It’s true that I’ve tended to choose Pitt’s most interesting visitors as guests, but I haven’t had to look hard to find them. The fact is, Pitt’s humanities departments are deeply engaged with the world outside the university, and they’re not unique in this regard.

A number of guests, including Christopher Fynsk, Peter Holland and Marcia Chatelain, have focused on the public value of teaching. Margaret Homans, a professor of English and women’s, gender and sexuality studies at Yale University since the late ’70s, named teaching as the primary way she affects the wider world. She also recalled an important experience she had as an undergraduate during the earliest days of co-education at Yale. In a class designed for English majors, her professor brought in a copy of an early essay on feminist literary criticism because he thought it would be important for the women in class to know that this work existed. Homans recalled that the experience “sparked something in [her] head” and helped inspire her career. You don’t need to be an English professor to have had an experience like that.

Many guests have described the way their research contributes to contemporary political debates. Rudolph Ware uses his research on Qur’an schools in West Africa to counter the idea that Islam is a fundamentally political religion. Jane Ward frames her work on gender, race and sexuality in opposition to those who equate queerness with suffering. Anthony Bogues offers his research on black radical thinking in the Caribbean as proof that intellectual work can contribute to political change. Indeed, if I had to choose a single quote to sum up Being Human’s message, it might be Bogues’s comment that “it is important for us to think about the humanities as a way in which we can understand the world as something that we do. That we make. Whether for good or bad. We make it.”

■ Material provided ■
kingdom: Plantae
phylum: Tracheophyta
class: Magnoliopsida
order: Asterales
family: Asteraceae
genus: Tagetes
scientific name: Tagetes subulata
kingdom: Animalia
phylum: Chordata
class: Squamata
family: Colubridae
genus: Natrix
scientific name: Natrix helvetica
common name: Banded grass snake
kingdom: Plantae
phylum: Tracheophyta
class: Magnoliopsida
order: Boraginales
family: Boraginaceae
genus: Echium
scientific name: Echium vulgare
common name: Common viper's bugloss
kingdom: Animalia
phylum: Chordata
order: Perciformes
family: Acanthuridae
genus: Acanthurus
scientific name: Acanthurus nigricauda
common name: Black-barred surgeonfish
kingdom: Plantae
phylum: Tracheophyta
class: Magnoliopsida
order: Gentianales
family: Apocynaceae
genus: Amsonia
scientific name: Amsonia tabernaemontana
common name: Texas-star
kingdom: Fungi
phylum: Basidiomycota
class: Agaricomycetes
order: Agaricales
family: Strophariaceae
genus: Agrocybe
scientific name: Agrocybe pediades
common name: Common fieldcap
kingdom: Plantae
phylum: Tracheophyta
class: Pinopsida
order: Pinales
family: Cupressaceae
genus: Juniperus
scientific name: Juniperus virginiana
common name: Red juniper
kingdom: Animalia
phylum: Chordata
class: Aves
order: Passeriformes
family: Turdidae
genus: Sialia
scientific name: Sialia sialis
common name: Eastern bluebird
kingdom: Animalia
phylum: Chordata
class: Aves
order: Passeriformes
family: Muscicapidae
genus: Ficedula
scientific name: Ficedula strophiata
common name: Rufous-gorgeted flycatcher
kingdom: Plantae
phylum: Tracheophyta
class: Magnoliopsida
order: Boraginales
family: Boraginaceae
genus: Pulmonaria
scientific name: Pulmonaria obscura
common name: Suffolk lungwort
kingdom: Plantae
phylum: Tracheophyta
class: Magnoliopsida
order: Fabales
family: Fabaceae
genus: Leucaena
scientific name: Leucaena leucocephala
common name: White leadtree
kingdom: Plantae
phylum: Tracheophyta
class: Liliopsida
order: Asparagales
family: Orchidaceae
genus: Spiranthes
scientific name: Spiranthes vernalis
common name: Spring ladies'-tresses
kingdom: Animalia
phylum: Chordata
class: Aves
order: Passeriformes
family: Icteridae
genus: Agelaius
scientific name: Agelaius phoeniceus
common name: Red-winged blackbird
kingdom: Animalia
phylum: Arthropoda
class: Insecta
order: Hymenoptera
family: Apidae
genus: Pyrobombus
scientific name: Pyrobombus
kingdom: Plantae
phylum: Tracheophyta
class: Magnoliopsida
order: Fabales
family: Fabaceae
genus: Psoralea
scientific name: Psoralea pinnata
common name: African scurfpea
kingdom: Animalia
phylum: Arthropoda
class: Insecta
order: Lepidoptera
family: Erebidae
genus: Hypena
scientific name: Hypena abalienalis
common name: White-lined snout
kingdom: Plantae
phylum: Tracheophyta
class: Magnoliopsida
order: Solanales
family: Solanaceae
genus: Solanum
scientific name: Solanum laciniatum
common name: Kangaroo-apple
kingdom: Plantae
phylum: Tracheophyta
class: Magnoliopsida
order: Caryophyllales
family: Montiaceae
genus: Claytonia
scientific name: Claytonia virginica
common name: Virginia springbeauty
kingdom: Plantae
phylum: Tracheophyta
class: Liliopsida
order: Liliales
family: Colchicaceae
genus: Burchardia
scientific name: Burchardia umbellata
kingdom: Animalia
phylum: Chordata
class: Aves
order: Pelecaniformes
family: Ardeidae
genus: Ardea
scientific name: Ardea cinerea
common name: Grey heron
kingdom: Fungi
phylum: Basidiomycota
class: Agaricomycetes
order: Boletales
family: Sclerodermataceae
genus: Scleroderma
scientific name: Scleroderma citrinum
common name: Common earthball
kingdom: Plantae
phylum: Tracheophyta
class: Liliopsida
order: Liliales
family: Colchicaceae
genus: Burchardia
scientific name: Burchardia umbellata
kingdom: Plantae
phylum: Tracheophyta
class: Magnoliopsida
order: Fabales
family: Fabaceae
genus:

■ Activity list ■
a) From the passage about Pitt's humanities guests, extract the text from "It’s true that" up to and including "in this regard.".
b) Answer these questions using the passage about Pitt's humanities guests:
(i) At which university has Margaret Homans been a professor since the late '70s?
(ii) What does Rudolph Ware research?
(iii) What is the subject of Anthony Bogues's research?
c) Continue the passage about Pitt's humanities guests, starting after its last sentence.
The data above is not needed for anything here.

■ Answers for this exercise ■
a)
It’s true that I’ve tended to choose Pitt’s most interesting visitors as guests, but I haven’t had to look hard to find them. The fact is, Pitt’s humanities departments are deeply engaged with the world outside the university, and they’re not unique in this regard.

b)
(i) Yale University
(ii) Qur'an schools in West Africa
(iii) Black radical thinking in the Caribbean

c)
It’s notoriously difficult to demonstrate how humanities research changes the world outside the university, but even here Being Human provides some clues. Rob Nixon employs the concept of “slow violence” to describe the long-term damage wrought by phenomena like nuclear radiation and climate change. During our interview, Nixon and I discussed how the phrase has provided a vocabulary for understanding cumulative, attritional violence in other areas, such as brain injuries and domestic violence. Fred Moten's coauthored book The Undercommons has had a similar effect, lending its name to a network of activists who work to bring change to the American university system. These are just two examples of the way that humanities research always works in the world: by giving people language to understand their surroundings and inspiring them to make change.

Of course, Kirsch is right that universities aren’t the only places where the humanities live. But the great work that goes on in museums, libraries and performing arts spaces is no reason to write off universities. When I teach public humanities classes, I invite my students to think of universities as part of a network of people and places committed to the value of imagination, reflection and creative expression. Universities should be supported for their potential to contribute to networks like this and appreciated when they do.

Skeptics might point out the difficulty of conveying complex messages in difficult financial times, or in a moment when information moves so quickly. Some might even point to the recent success of groups and individuals who define themselves as anti-intellectual and disavow many of the humanities’ core values. I asked Ed Ayers, professor of history and former president of the University of Richmond, how we should value historical research in a country that has regularly made icons of anti-intellectual figures like Henry Ford and Donald Trump. Ayers replied that “Make America great again” is a historical claim. We’re using history -- and language -- all the time. Our job as humanists is to use it to honor, rather than diminish, the broad range of human experience.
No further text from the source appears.